- EXERCISE REQUIREMENTS
An exact reproduction of the listing is wanted, with the pictures dropped.

#### TASK INPUT ####

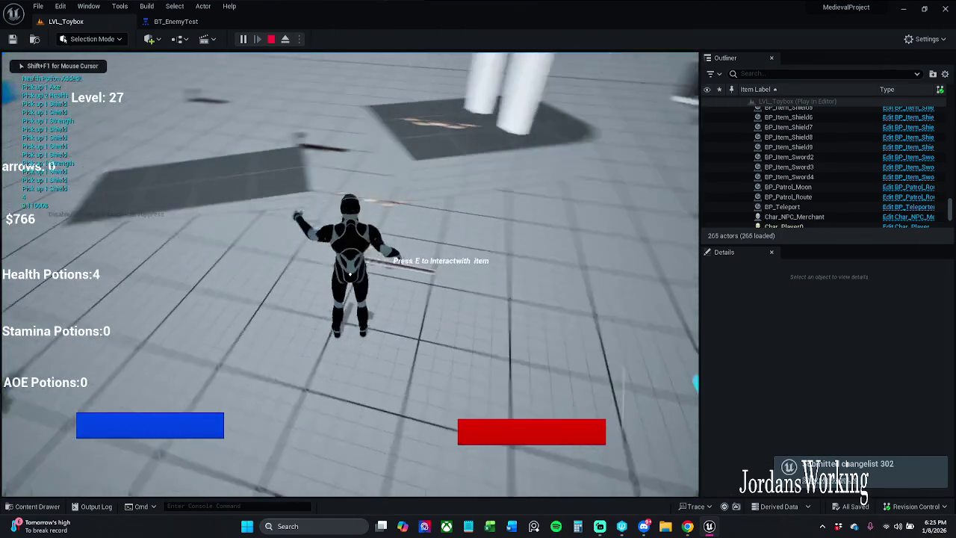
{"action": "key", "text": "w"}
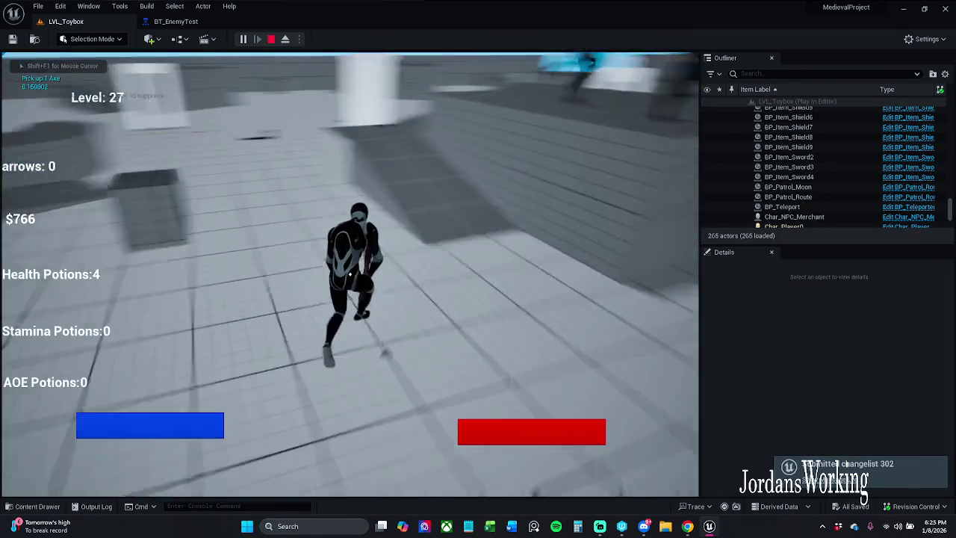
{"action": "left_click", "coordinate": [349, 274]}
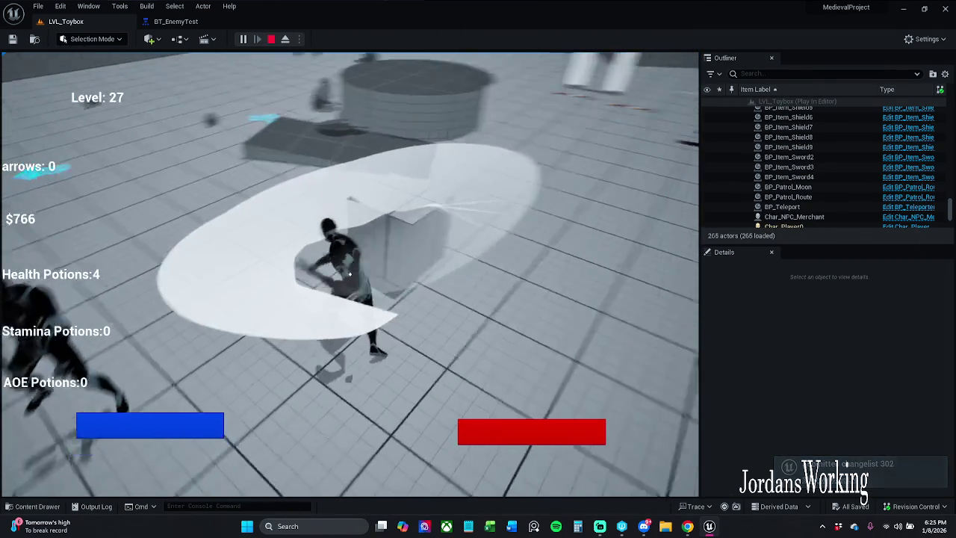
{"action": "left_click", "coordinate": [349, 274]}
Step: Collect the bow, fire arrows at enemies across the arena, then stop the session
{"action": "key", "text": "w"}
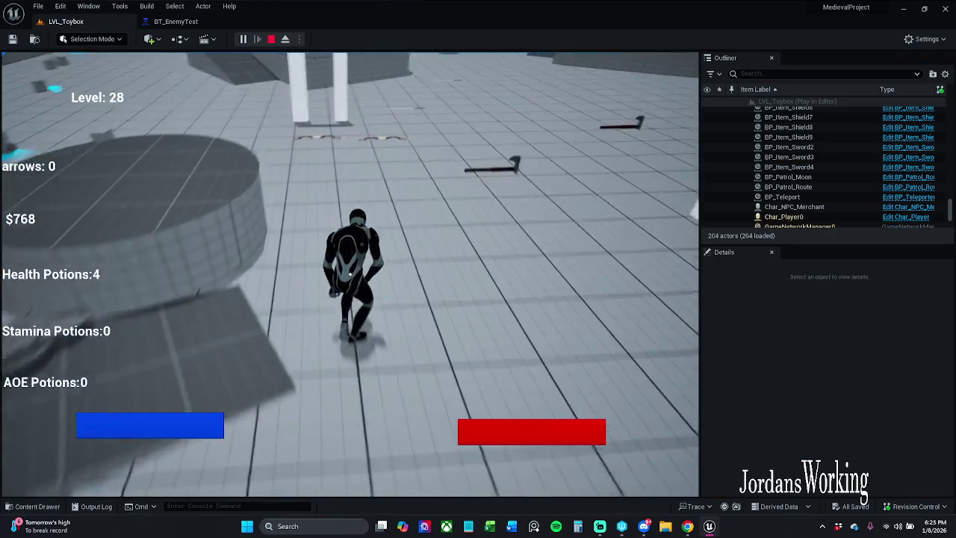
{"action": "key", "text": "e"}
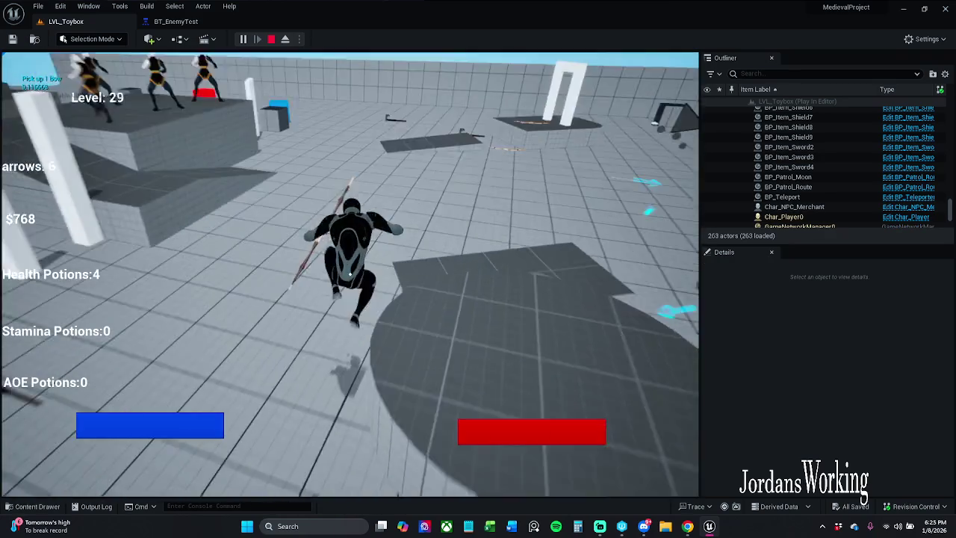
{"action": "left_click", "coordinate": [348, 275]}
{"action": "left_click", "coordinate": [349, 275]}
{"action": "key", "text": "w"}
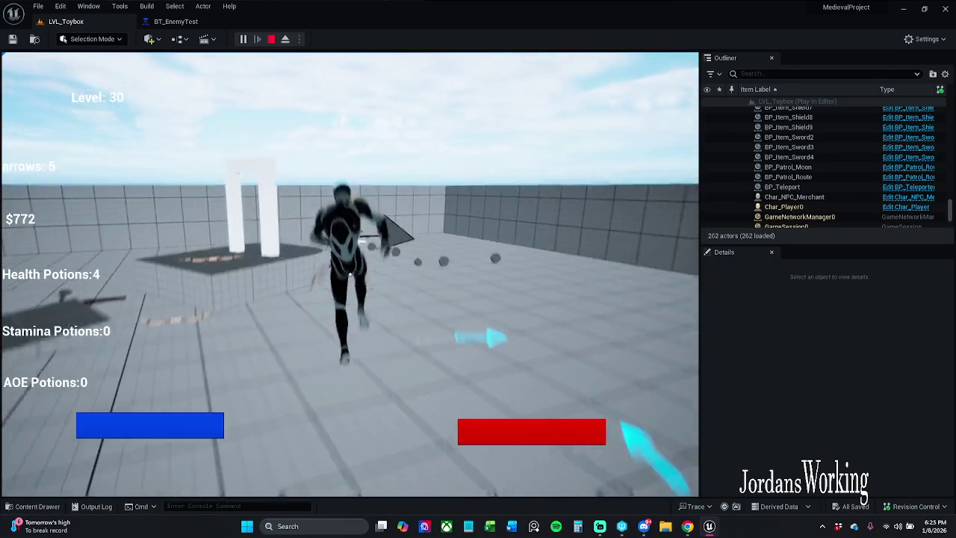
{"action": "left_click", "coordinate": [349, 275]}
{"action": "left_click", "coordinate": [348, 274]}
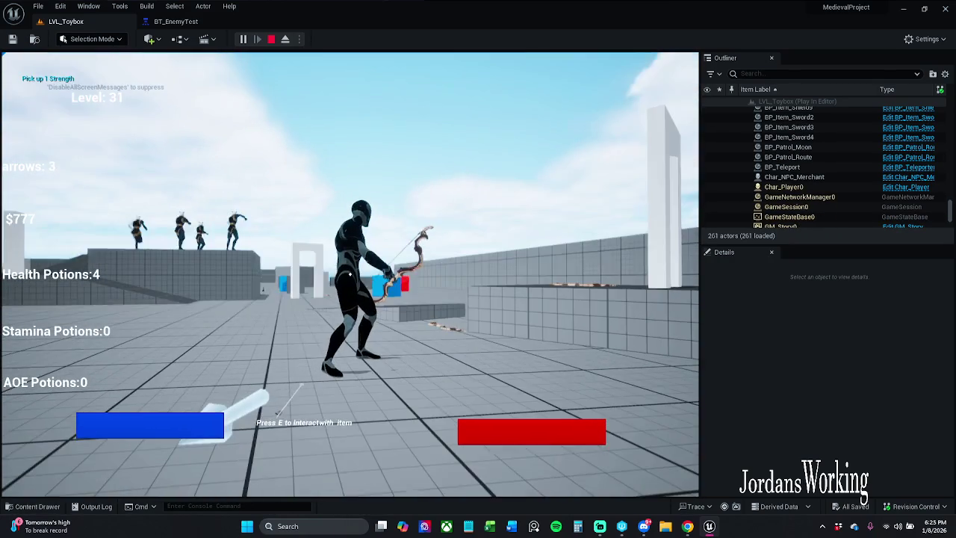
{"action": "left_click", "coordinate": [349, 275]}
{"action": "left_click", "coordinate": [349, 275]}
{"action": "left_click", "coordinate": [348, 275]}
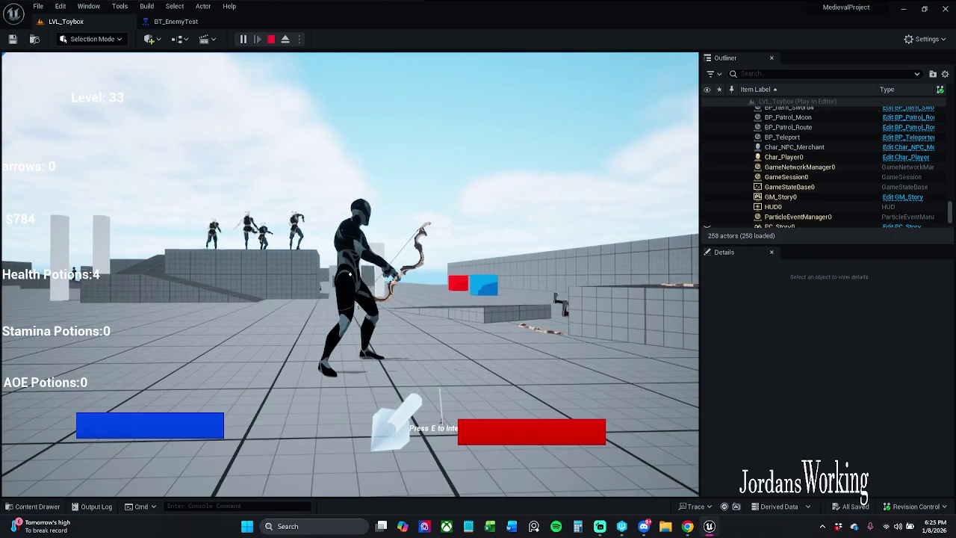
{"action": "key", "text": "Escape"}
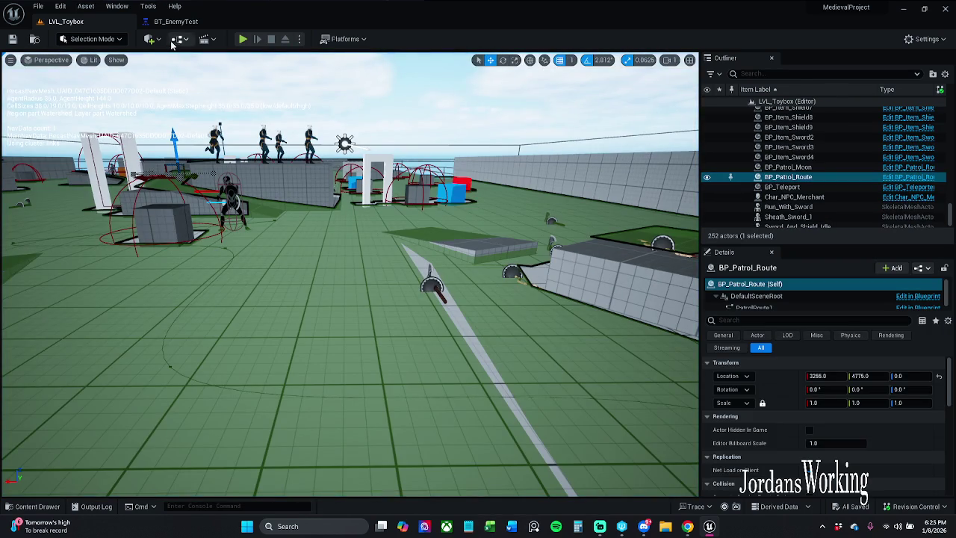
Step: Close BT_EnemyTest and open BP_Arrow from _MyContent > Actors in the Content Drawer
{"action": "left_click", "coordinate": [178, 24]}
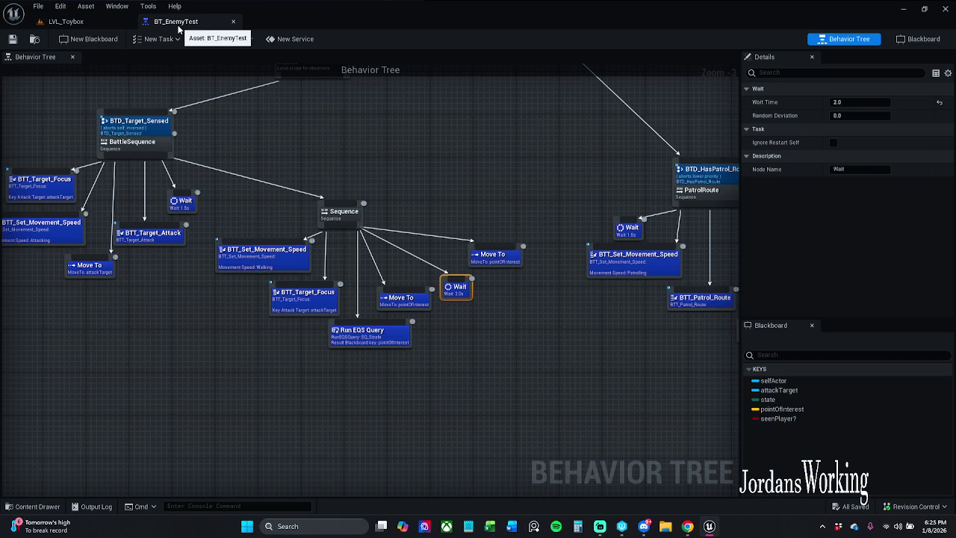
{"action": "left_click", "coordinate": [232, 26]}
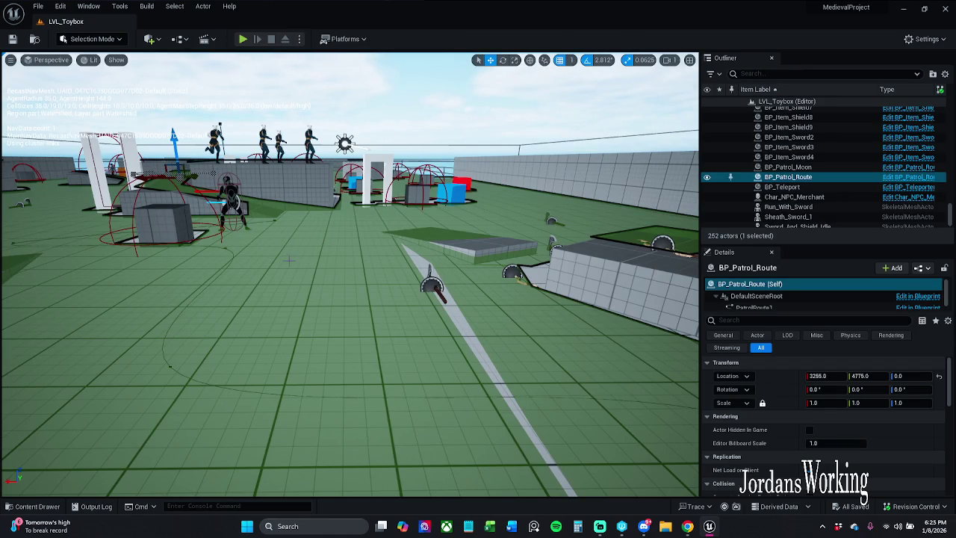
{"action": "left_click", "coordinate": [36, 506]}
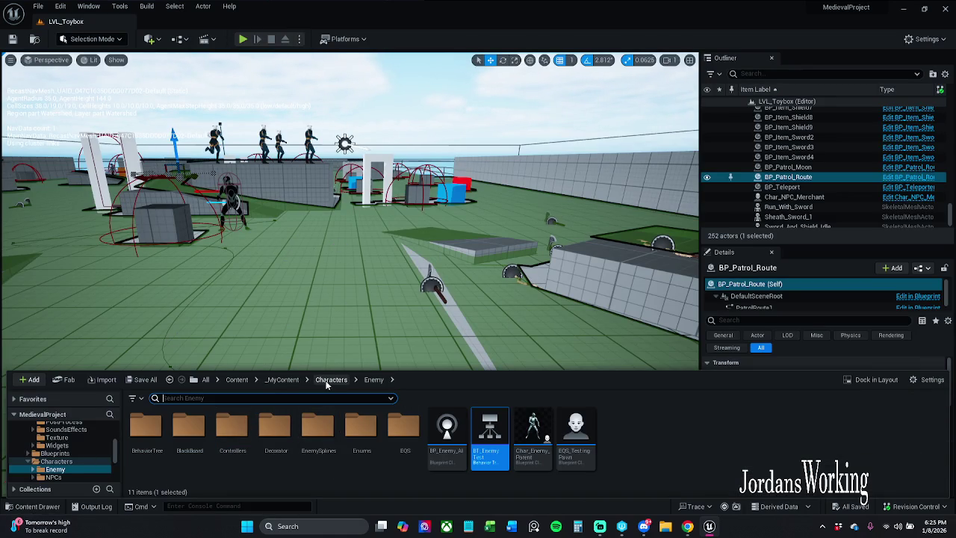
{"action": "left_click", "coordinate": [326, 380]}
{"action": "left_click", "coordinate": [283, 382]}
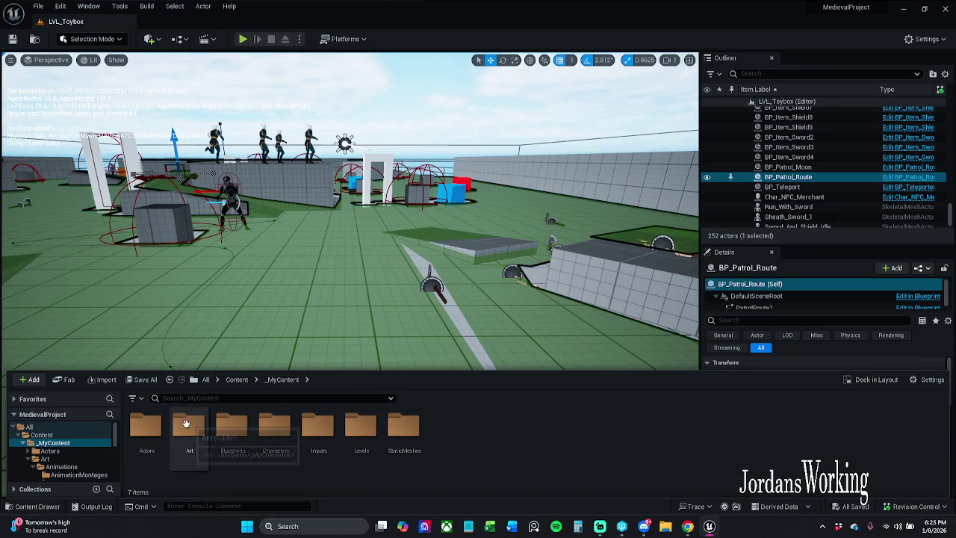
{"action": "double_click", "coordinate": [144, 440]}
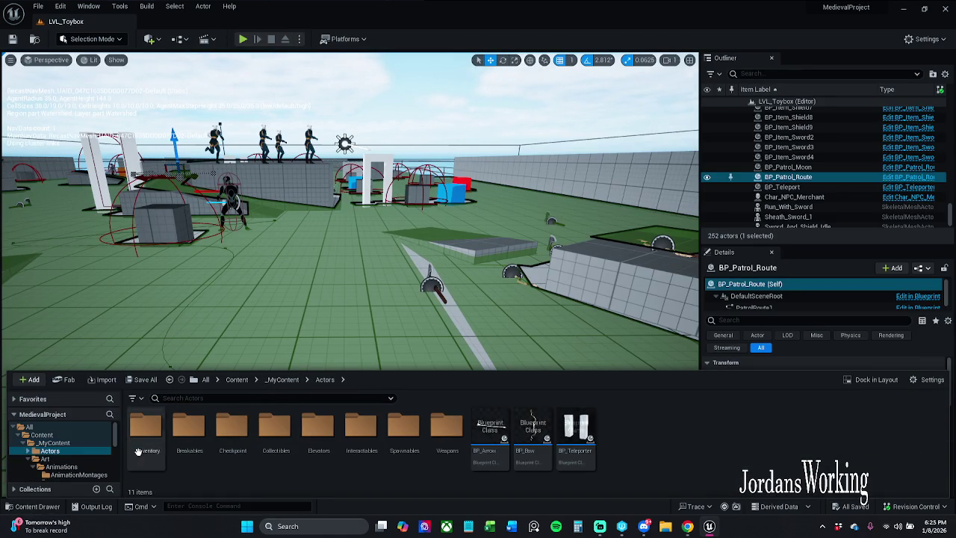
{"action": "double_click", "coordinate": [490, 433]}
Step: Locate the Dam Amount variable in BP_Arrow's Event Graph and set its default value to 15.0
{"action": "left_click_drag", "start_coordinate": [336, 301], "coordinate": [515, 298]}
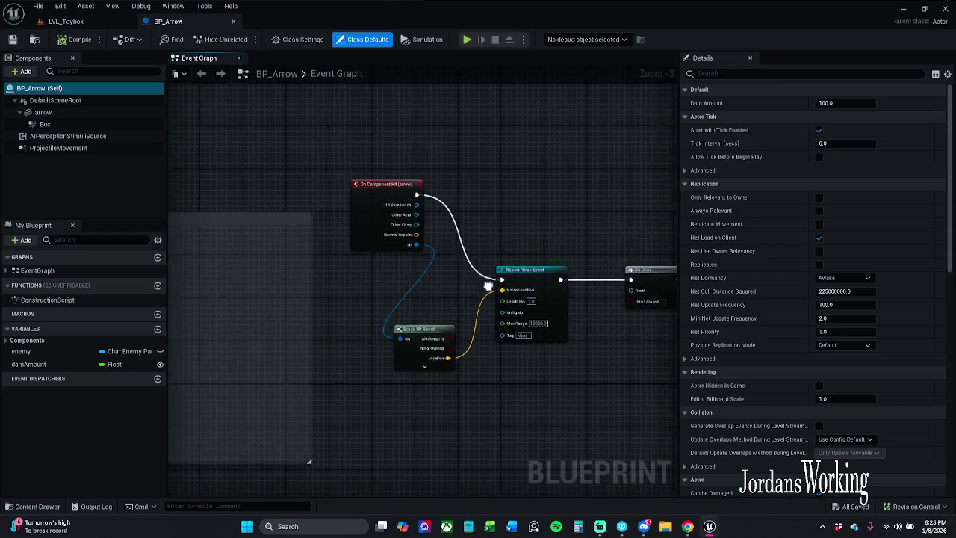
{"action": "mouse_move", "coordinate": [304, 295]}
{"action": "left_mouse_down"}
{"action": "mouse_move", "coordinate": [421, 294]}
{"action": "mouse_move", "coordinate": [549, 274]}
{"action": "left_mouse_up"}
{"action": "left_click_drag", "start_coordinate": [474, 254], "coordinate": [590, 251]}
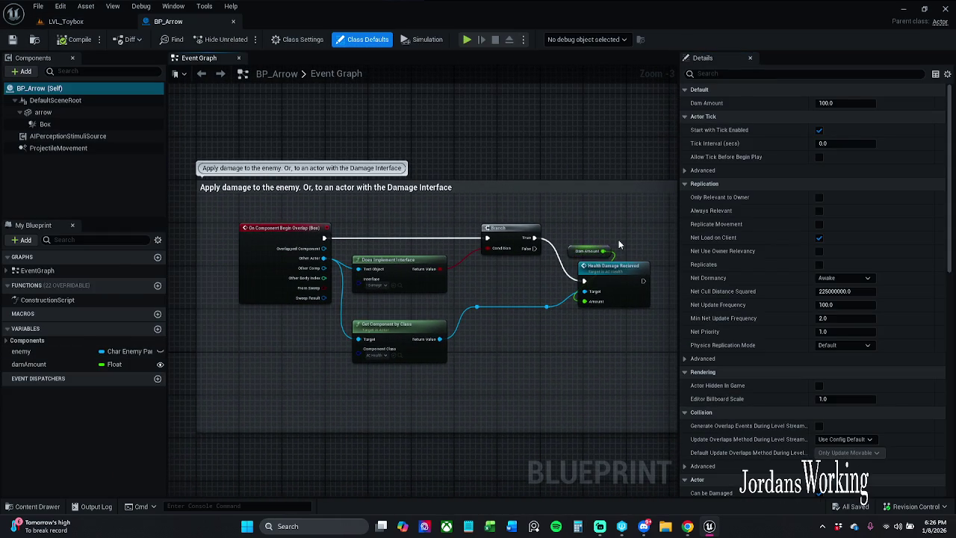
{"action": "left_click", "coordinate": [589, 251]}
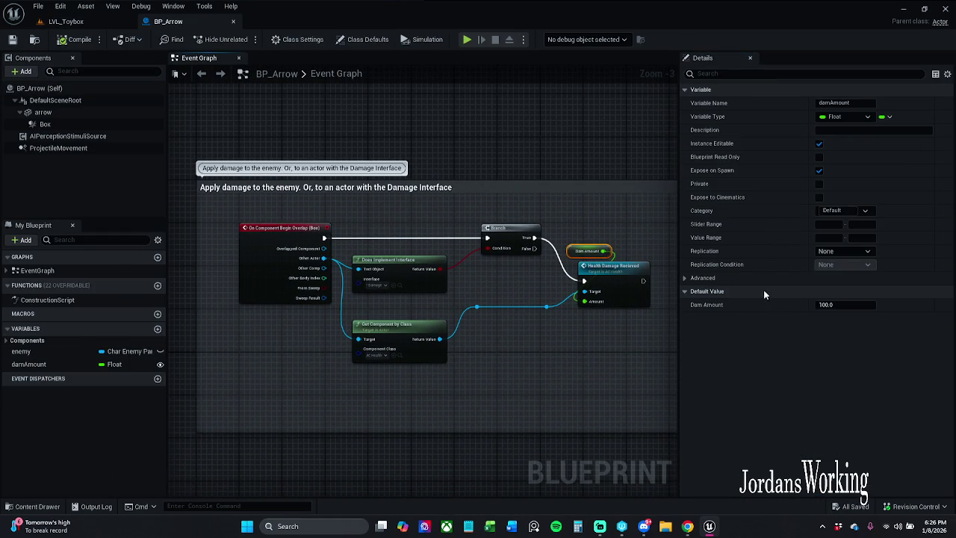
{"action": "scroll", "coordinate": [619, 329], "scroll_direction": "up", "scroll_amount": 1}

####

- ANSWER TO THIS EXERCISE
{"action": "key", "text": "w"}
{"action": "left_click", "coordinate": [349, 274]}
{"action": "left_click", "coordinate": [349, 274]}
Step: Collect the bow, fire arrows at enemies across the arena, then stop the session
{"action": "key", "text": "w"}
{"action": "key", "text": "e"}
{"action": "left_click", "coordinate": [348, 275]}
{"action": "left_click", "coordinate": [349, 275]}
{"action": "key", "text": "w"}
{"action": "left_click", "coordinate": [349, 275]}
{"action": "left_click", "coordinate": [348, 274]}
{"action": "left_click", "coordinate": [349, 275]}
{"action": "left_click", "coordinate": [349, 275]}
{"action": "left_click", "coordinate": [348, 275]}
{"action": "key", "text": "Escape"}
Step: Close BT_EnemyTest and open BP_Arrow from _MyContent > Actors in the Content Drawer
{"action": "left_click", "coordinate": [178, 24]}
{"action": "left_click", "coordinate": [232, 26]}
{"action": "left_click", "coordinate": [36, 506]}
{"action": "left_click", "coordinate": [326, 380]}
{"action": "left_click", "coordinate": [283, 382]}
{"action": "double_click", "coordinate": [144, 440]}
{"action": "double_click", "coordinate": [490, 433]}
Step: Locate the Dam Amount variable in BP_Arrow's Event Graph and set its default value to 15.0
{"action": "left_click_drag", "start_coordinate": [336, 301], "coordinate": [515, 298]}
{"action": "mouse_move", "coordinate": [304, 295]}
{"action": "left_mouse_down"}
{"action": "mouse_move", "coordinate": [421, 294]}
{"action": "mouse_move", "coordinate": [549, 274]}
{"action": "left_mouse_up"}
{"action": "left_click_drag", "start_coordinate": [474, 254], "coordinate": [590, 251]}
{"action": "left_click", "coordinate": [589, 251]}
{"action": "scroll", "coordinate": [619, 329], "scroll_direction": "up", "scroll_amount": 1}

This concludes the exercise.